→ WORK ITEM
Copy nothing from the entries below except the lines from the one containing "a także mając" through the one containing "b) wzmocnienie partnerstwa", and copy those exactly.

######

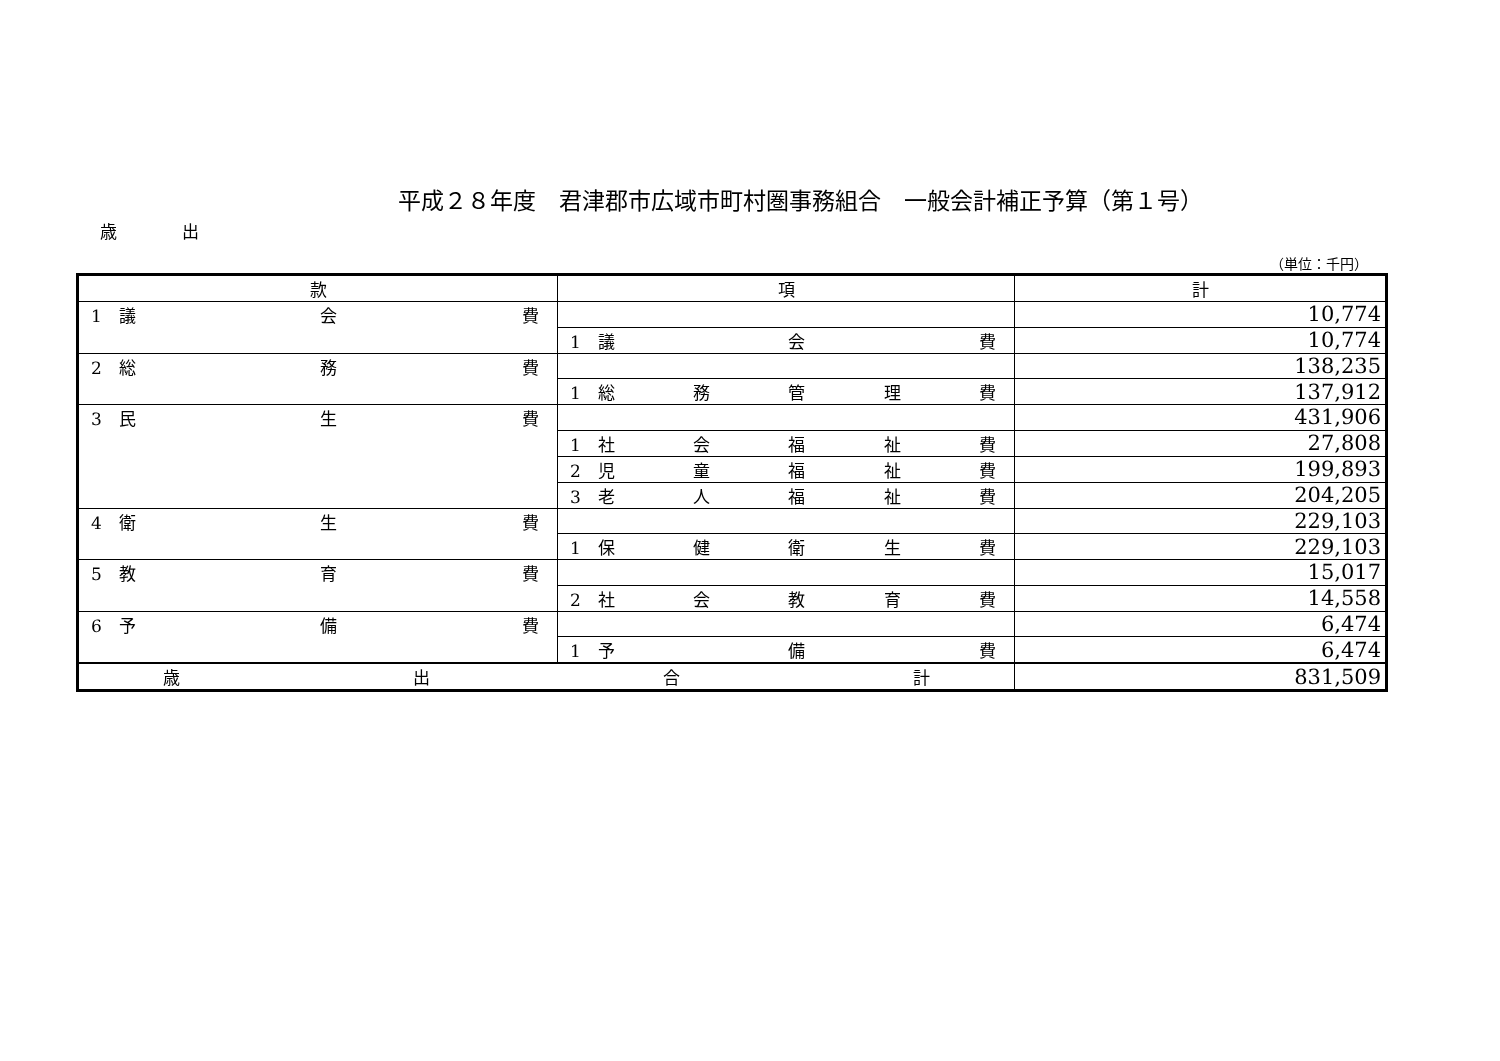平成２８年度　君津郡市広域市町村圏事務組合　一般会計補正予算（第１号）
歳 出
（単位：千円）
| 款 | 項 | 計 |
| --- | --- | --- |
| 1 議 会 費 | | 10,774 |
| | 1 議 会 費 | 10,774 |
| 2 総 務 費 | | 138,235 |
| | 1 総 務 管 理 費 | 137,912 |
| 3 民 生 費 | | 431,906 |
| | 1 社 会 福 祉 費 | 27,808 |
| | 2 児 童 福 祉 費 | 199,893 |
| | 3 老 人 福 祉 費 | 204,205 |
| 4 衛 生 費 | | 229,103 |
| | 1 保 健 衛 生 費 | 229,103 |
| 5 教 育 費 | | 15,017 |
| | 2 社 会 教 育 費 | 14,558 |
| 6 予 備 費 | | 6,474 |
| | 1 予 備 費 | 6,474 |
| 歳 出 合 計 | | 831,509 |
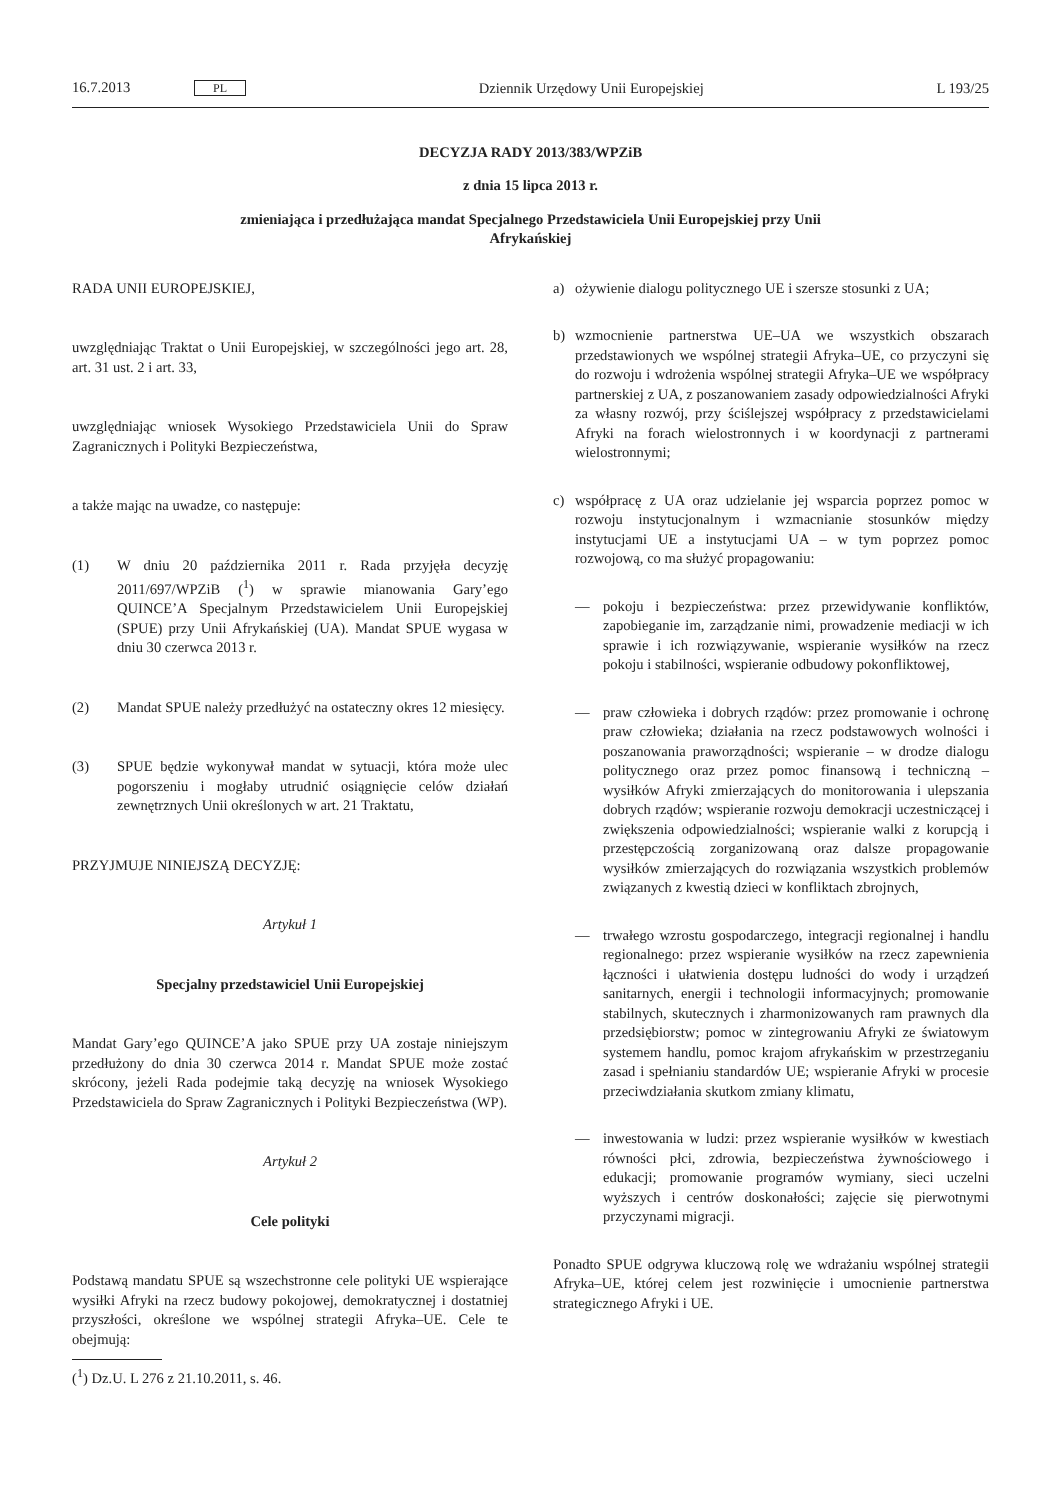16.7.2013 PL Dziennik Urzędowy Unii Europejskiej L 193/25
DECYZJA RADY 2013/383/WPZiB
z dnia 15 lipca 2013 r.
zmieniająca i przedłużająca mandat Specjalnego Przedstawiciela Unii Europejskiej przy Unii
Afrykańskiej
RADA UNII EUROPEJSKIEJ,
uwzględniając Traktat o Unii Europejskiej, w szczególności jego art. 28, art. 31 ust. 2 i art. 33,
uwzględniając wniosek Wysokiego Przedstawiciela Unii do Spraw Zagranicznych i Polityki Bezpieczeństwa,
a także mając na uwadze, co następuje:
(1) W dniu 20 października 2011 r. Rada przyjęła decyzję 2011/697/WPZiB (<sup>1</sup>) w sprawie mianowania Gary’ego QUINCE’A Specjalnym Przedstawicielem Unii Europejskiej (SPUE) przy Unii Afrykańskiej (UA). Mandat SPUE wygasa w dniu 30 czerwca 2013 r.
(2) Mandat SPUE należy przedłużyć na ostateczny okres 12 miesięcy.
(3) SPUE będzie wykonywał mandat w sytuacji, która może ulec pogorszeniu i mogłaby utrudnić osiągnięcie celów działań zewnętrznych Unii określonych w art. 21 Traktatu,
PRZYJMUJE NINIEJSZĄ DECYZJĘ:
Artykuł 1
Specjalny przedstawiciel Unii Europejskiej
Mandat Gary’ego QUINCE’A jako SPUE przy UA zostaje niniejszym przedłużony do dnia 30 czerwca 2014 r. Mandat SPUE może zostać skrócony, jeżeli Rada podejmie taką decyzję na wniosek Wysokiego Przedstawiciela do Spraw Zagranicznych i Polityki Bezpieczeństwa (WP).
Artykuł 2
Cele polityki
Podstawą mandatu SPUE są wszechstronne cele polityki UE wspierające wysiłki Afryki na rzecz budowy pokojowej, demokratycznej i dostatniej przyszłości, określone we wspólnej strategii Afryka–UE. Cele te obejmują:
(<sup>1</sup>) Dz.U. L 276 z 21.10.2011, s. 46.
a) ożywienie dialogu politycznego UE i szersze stosunki z UA;
b) wzmocnienie partnerstwa UE–UA we wszystkich obszarach przedstawionych we wspólnej strategii Afryka–UE, co przyczyni się do rozwoju i wdrożenia wspólnej strategii Afryka–UE we współpracy partnerskiej z UA, z poszanowaniem zasady odpowiedzialności Afryki za własny rozwój, przy ściślejszej współpracy z przedstawicielami Afryki na forach wielostronnych i w koordynacji z partnerami wielostronnymi;
c) współpracę z UA oraz udzielanie jej wsparcia poprzez pomoc w rozwoju instytucjonalnym i wzmacnianie stosunków między instytucjami UE a instytucjami UA – w tym poprzez pomoc rozwojową, co ma służyć propagowaniu:
— pokoju i bezpieczeństwa: przez przewidywanie konfliktów, zapobieganie im, zarządzanie nimi, prowadzenie mediacji w ich sprawie i ich rozwiązywanie, wspieranie wysiłków na rzecz pokoju i stabilności, wspieranie odbudowy pokonfliktowej,
— praw człowieka i dobrych rządów: przez promowanie i ochronę praw człowieka; działania na rzecz podstawowych wolności i poszanowania praworządności; wspieranie – w drodze dialogu politycznego oraz przez pomoc finansową i techniczną – wysiłków Afryki zmierzających do monitorowania i ulepszania dobrych rządów; wspieranie rozwoju demokracji uczestniczącej i zwiększenia odpowiedzialności; wspieranie walki z korupcją i przestępczością zorganizowaną oraz dalsze propagowanie wysiłków zmierzających do rozwiązania wszystkich problemów związanych z kwestią dzieci w konfliktach zbrojnych,
— trwałego wzrostu gospodarczego, integracji regionalnej i handlu regionalnego: przez wspieranie wysiłków na rzecz zapewnienia łączności i ułatwienia dostępu ludności do wody i urządzeń sanitarnych, energii i technologii informacyjnych; promowanie stabilnych, skutecznych i zharmonizowanych ram prawnych dla przedsiębiorstw; pomoc w zintegrowaniu Afryki ze światowym systemem handlu, pomoc krajom afrykańskim w przestrzeganiu zasad i spełnianiu standardów UE; wspieranie Afryki w procesie przeciwdziałania skutkom zmiany klimatu,
— inwestowania w ludzi: przez wspieranie wysiłków w kwestiach równości płci, zdrowia, bezpieczeństwa żywnościowego i edukacji; promowanie programów wymiany, sieci uczelni wyższych i centrów doskonałości; zajęcie się pierwotnymi przyczynami migracji.
Ponadto SPUE odgrywa kluczową rolę we wdrażaniu wspólnej strategii Afryka–UE, której celem jest rozwinięcie i umocnienie partnerstwa strategicznego Afryki i UE.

######

→ RESPONSE AREA
a także mając na uwadze, co następuje:
(1) W dniu 20 października 2011 r. Rada przyjęła decyzję 2011/697/WPZiB (<sup>1</sup>) w sprawie mianowania Gary’ego QUINCE’A Specjalnym Przedstawicielem Unii Europejskiej (SPUE) przy Unii Afrykańskiej (UA). Mandat SPUE wygasa w dniu 30 czerwca 2013 r.
(2) Mandat SPUE należy przedłużyć na ostateczny okres 12 miesięcy.
(3) SPUE będzie wykonywał mandat w sytuacji, która może ulec pogorszeniu i mogłaby utrudnić osiągnięcie celów działań zewnętrznych Unii określonych w art. 21 Traktatu,
PRZYJMUJE NINIEJSZĄ DECYZJĘ:
Artykuł 1
Specjalny przedstawiciel Unii Europejskiej
Mandat Gary’ego QUINCE’A jako SPUE przy UA zostaje niniejszym przedłużony do dnia 30 czerwca 2014 r. Mandat SPUE może zostać skrócony, jeżeli Rada podejmie taką decyzję na wniosek Wysokiego Przedstawiciela do Spraw Zagranicznych i Polityki Bezpieczeństwa (WP).
Artykuł 2
Cele polityki
Podstawą mandatu SPUE są wszechstronne cele polityki UE wspierające wysiłki Afryki na rzecz budowy pokojowej, demokratycznej i dostatniej przyszłości, określone we wspólnej strategii Afryka–UE. Cele te obejmują:
(<sup>1</sup>) Dz.U. L 276 z 21.10.2011, s. 46.
a) ożywienie dialogu politycznego UE i szersze stosunki z UA;
b) wzmocnienie partnerstwa UE–UA we wszystkich obszarach przedstawionych we wspólnej strategii Afryka–UE, co przyczyni się do rozwoju i wdrożenia wspólnej strategii Afryka–UE we współpracy partnerskiej z UA, z poszanowaniem zasady odpowiedzialności Afryki za własny rozwój, przy ściślejszej współpracy z przedstawicielami Afryki na forach wielostronnych i w koordynacji z partnerami wielostronnymi;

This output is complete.